— Problem description —
Everything in the data below is left aside except the lines from the one containing "pin intake <" through the one containing "set_grid_coords from xgcm?: present -> none"; repeat those exactly.

— Exercise input —
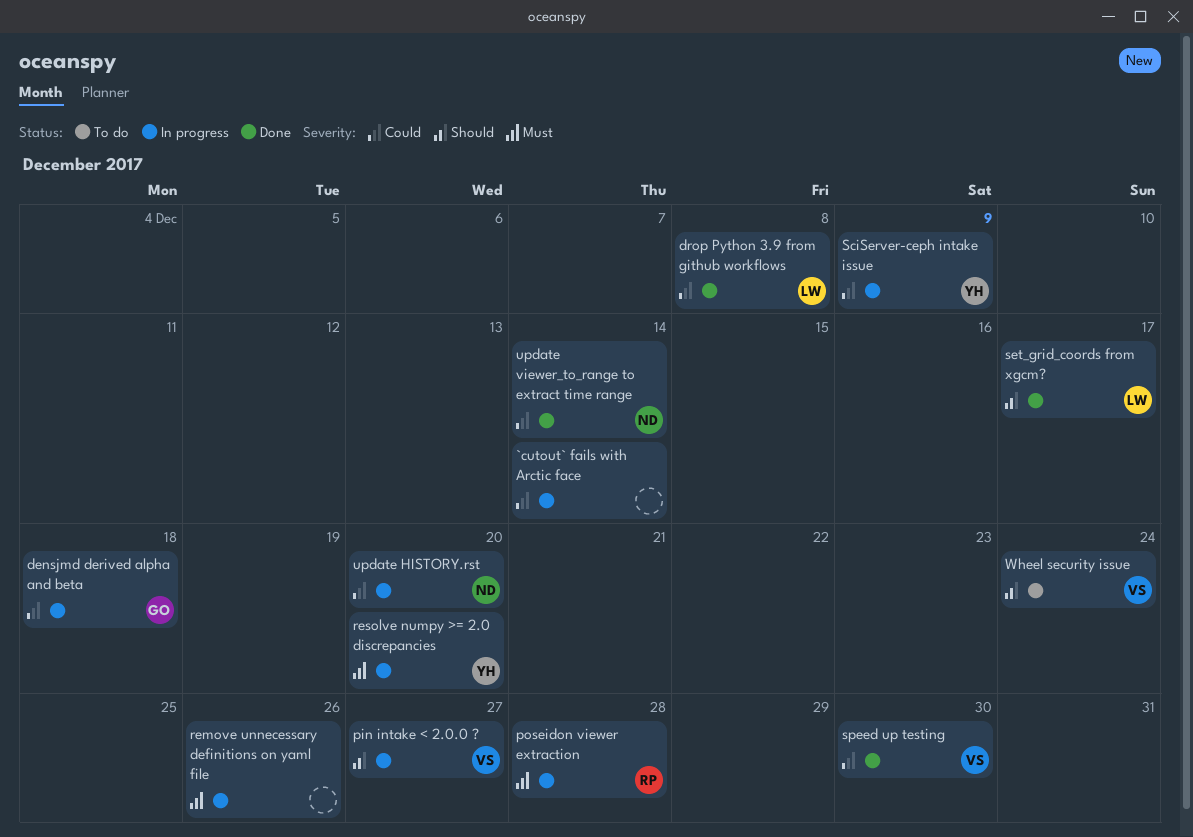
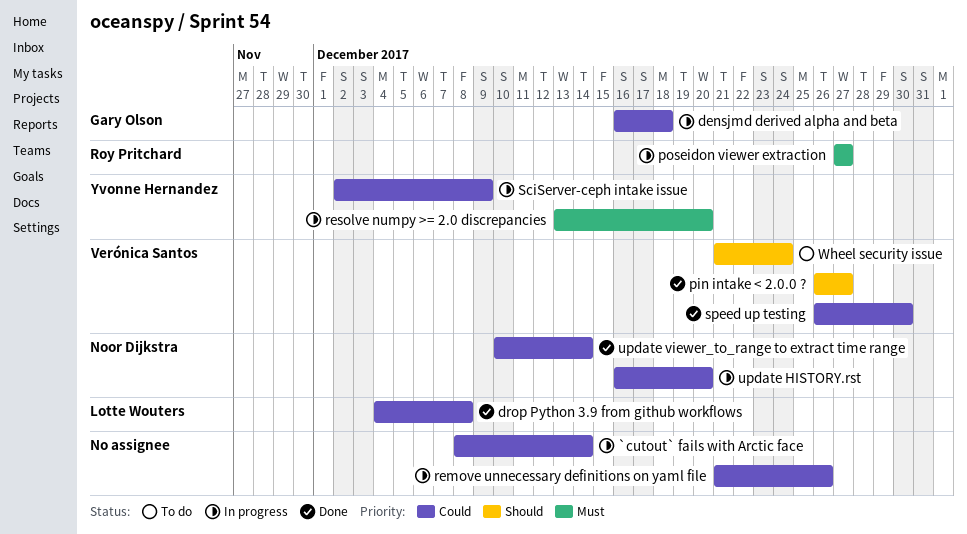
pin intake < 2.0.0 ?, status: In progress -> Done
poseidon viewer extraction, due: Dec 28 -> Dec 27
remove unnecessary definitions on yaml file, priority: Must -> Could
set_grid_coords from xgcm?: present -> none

==

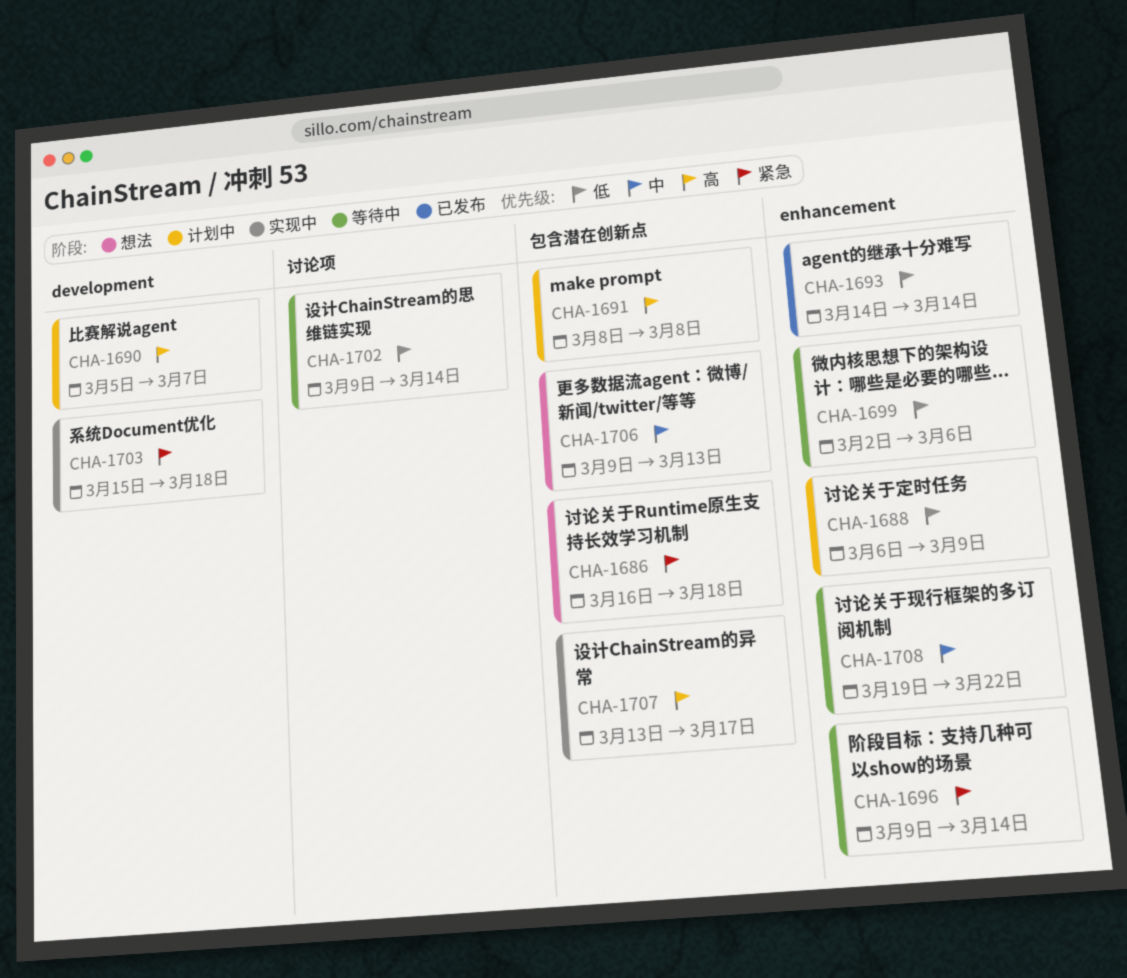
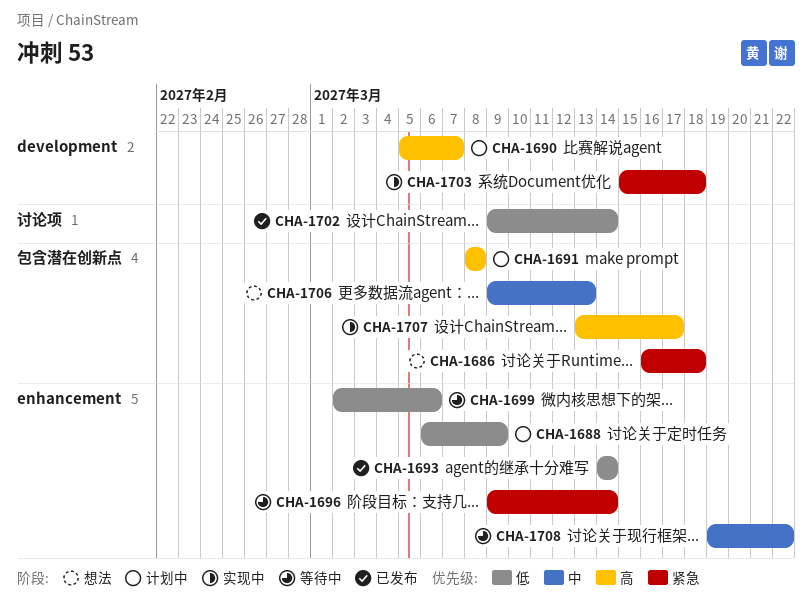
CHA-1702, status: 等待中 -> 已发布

...

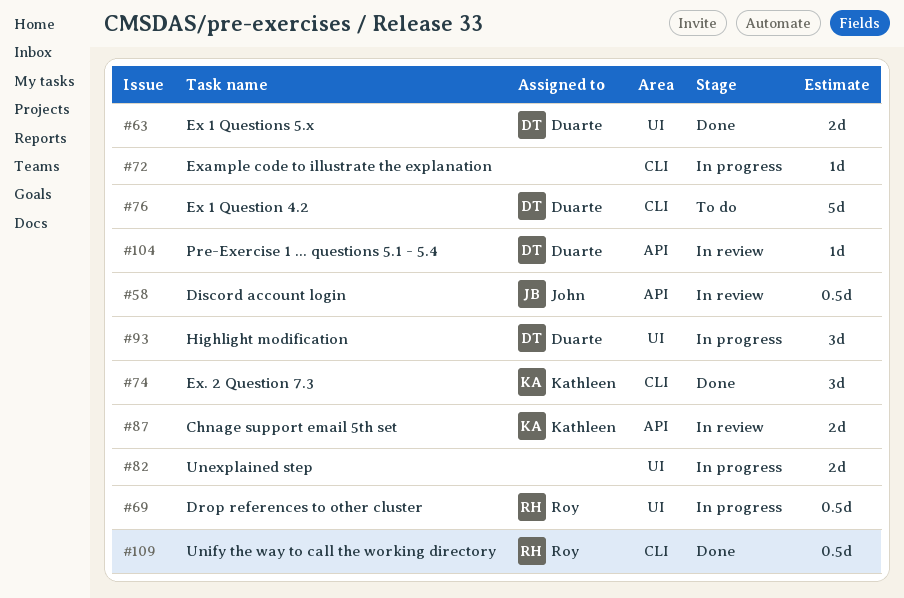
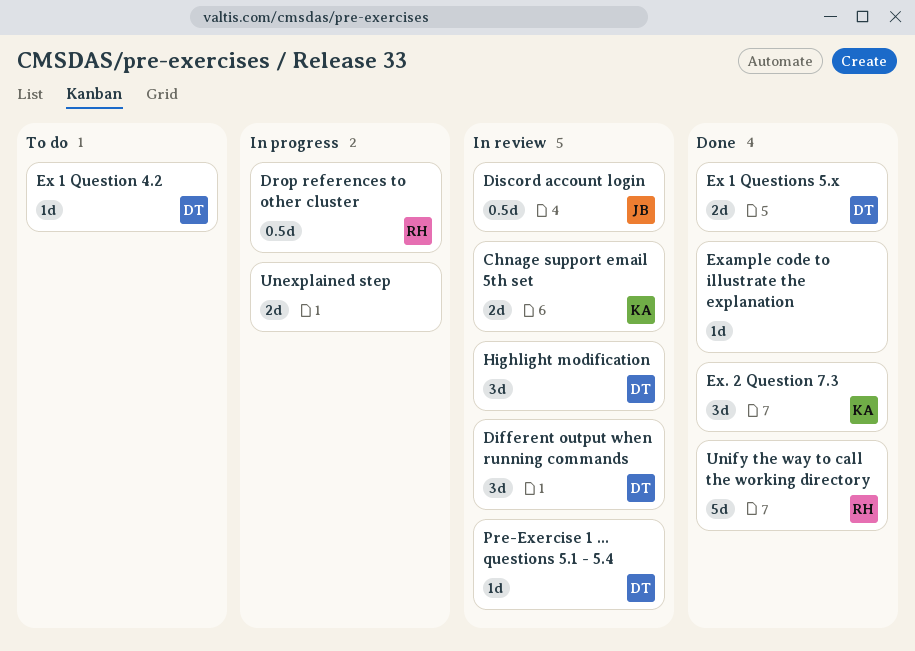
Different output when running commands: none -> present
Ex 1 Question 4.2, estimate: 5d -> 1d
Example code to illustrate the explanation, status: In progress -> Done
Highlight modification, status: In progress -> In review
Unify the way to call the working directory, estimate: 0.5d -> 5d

— Finished task —
pin intake < 2.0.0 ?, status: In progress -> Done
poseidon viewer extraction, due: Dec 28 -> Dec 27
remove unnecessary definitions on yaml file, priority: Must -> Could
set_grid_coords from xgcm?: present -> none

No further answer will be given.